0

First of all, These classes are mock data classes. I have list of phones and i have to create a new list that has phone types only. For that, I have two options, If anyone can explain which option is better than the other one with the proper reason.

Class Phone{
      int id;
      String type;
      Company company;
     //Assume all getters setters and constructor is there

 }
Class PhoneType{
      int id;
      String type;
     //Assume all getters setters and constructor is there
 }

and I have an list of Phone objects as below.

List<Phone> phones = new ArrayList<>();
phones.add(new Phone(1,"J7",samsung));
phones.add(new Phone(2,"J5",samsung));
phones.add(new Phone(3,"I5",apple));

I have to get a list of phone types from the list of phones. For that, I have two ways as below first way

List<PhoneType> phoneTypes;
phoneTypes = phones.parallelStream().
map(phone ->new PhoneType(phone.getId(),phone.getType())).
collect(Collectors.toList());

Second way

List<PhoneType> phoneTypes = new ArrayList<>();
phones.parallelStream().forEach(
phone -> phoneTypes.add(new PhoneType(phone.getId(), phone.getType())));

If you have any better way than above mentioned ways, refer them as well

  • In your first apprach you're using map perhaps not the way it is intended. while you can stuff all kind of side effects into it, for the side-effect thing you have forEach anyway. But see the answer below. – Curiosa Globunznik Oct 11 '19 at 05:44
  • Phone could have a PhoneType member rather than duplicating the same fields. – swpalmer Oct 11 '19 at 18:18
  • @swpalmer that was mock data –  Oct 12 '19 at 06:02

1 Answers1

0

I'd say, this is the canonical approach. No separate needs to be created, further operations like filter can be added. Still that's a matter of taste, I guess.

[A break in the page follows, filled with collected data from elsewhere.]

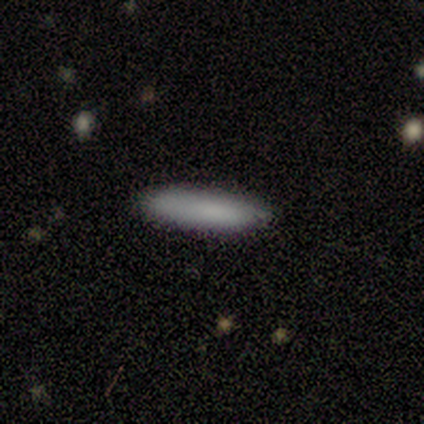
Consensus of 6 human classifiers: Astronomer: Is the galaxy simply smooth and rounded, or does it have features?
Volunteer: smooth — 100%.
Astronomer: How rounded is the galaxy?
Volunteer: cigar-shaped — 67%.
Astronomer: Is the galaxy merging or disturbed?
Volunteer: none — 100%.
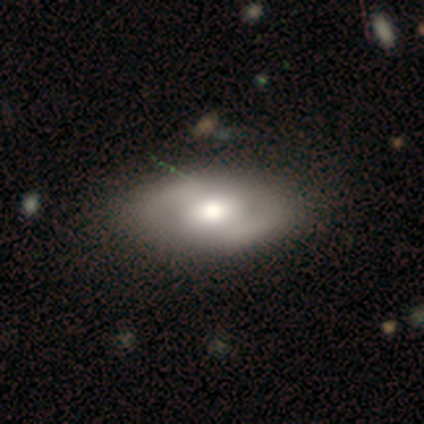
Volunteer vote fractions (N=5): Q: Smooth or featured?
A: featured or disk (60%); runner-up: smooth (40%)
Q: Edge-on disk?
A: no (100%)
Q: Bar?
A: strong (33%); tied with: weak (33%); no (33%)
Q: Spiral arms?
A: no (67%); runner-up: yes (33%)
Q: Bulge size?
A: large (100%)
Q: Merging?
A: none (80%); runner-up: minor disturbance (20%)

List<PhoneType> phoneTypes = phones.stream()
  .map(p -> new PhoneType(p.getId(), p.getType())))
  .collect(Collectors.toList());

There's a number of possibilities listed below with empirical test results gathered on an 8 core/8Gb machine, 4Gb JVM heap size. If there's a certain takeaway from that, it's, that differences don't range in orders of magnitude, with collection.foreach perhaps coming out somehow ahead of everything else. Find another similar discussion here, measuring further variations including iterators and arriving at similar conclusions.

As for the different approaches: stream.forEach() doesn't preserve the order of the input, everything else does, here's a detailed discussion of stream vs collections.

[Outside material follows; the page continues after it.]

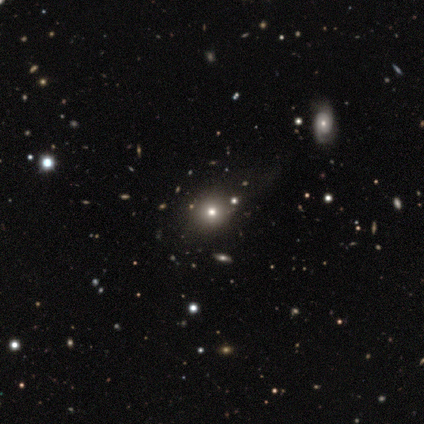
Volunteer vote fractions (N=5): Smooth or featured: smooth — 80% (star or artifact — 20%)
How rounded: round — 100%
Merging: none — 75% (minor disturbance — 25%)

The first way mentioned above disqualifies because of parallelStream, it proves to be consistently slower in the case of a simple map operation.

The second, because collection.forEach does the same job, preserves the order and is faster too. At this occasion, without tapping into heavily mined ideological terrain, I'd like to hint at a discussion whether premature optimization is the root of all evil or not.

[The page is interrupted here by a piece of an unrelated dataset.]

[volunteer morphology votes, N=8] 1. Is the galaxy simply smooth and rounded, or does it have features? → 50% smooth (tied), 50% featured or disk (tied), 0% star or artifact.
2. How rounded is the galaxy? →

An intermediate version would be collection.forEach instead of stream().forEach, still I find it less appealing to look at than stream().map, some performance gain seems to be there, is not huge though, which has to we weighed against aesthetical drawbacks. A matter of taste perhaps.

One could choose to operate with for-loops and arrays only, circumventing collections and streams altogether. Drawback is, they come in fixed length only and look messy compared to the slick functional versions.

I made a series of test runs, find the results below, where surprisingly collection.foreach came out ahead, followed by the loop versions and the stream versions last, with parallelStream running slowest. The test results are blurred by factors I can't precisely pin down, garbage collection being the main suspect.

You can find code and data producing these results in a gist.

I did 10 runs, in each one running mappings for list/array sizes of 100000,1000000,10000000,20000000 and 30000000.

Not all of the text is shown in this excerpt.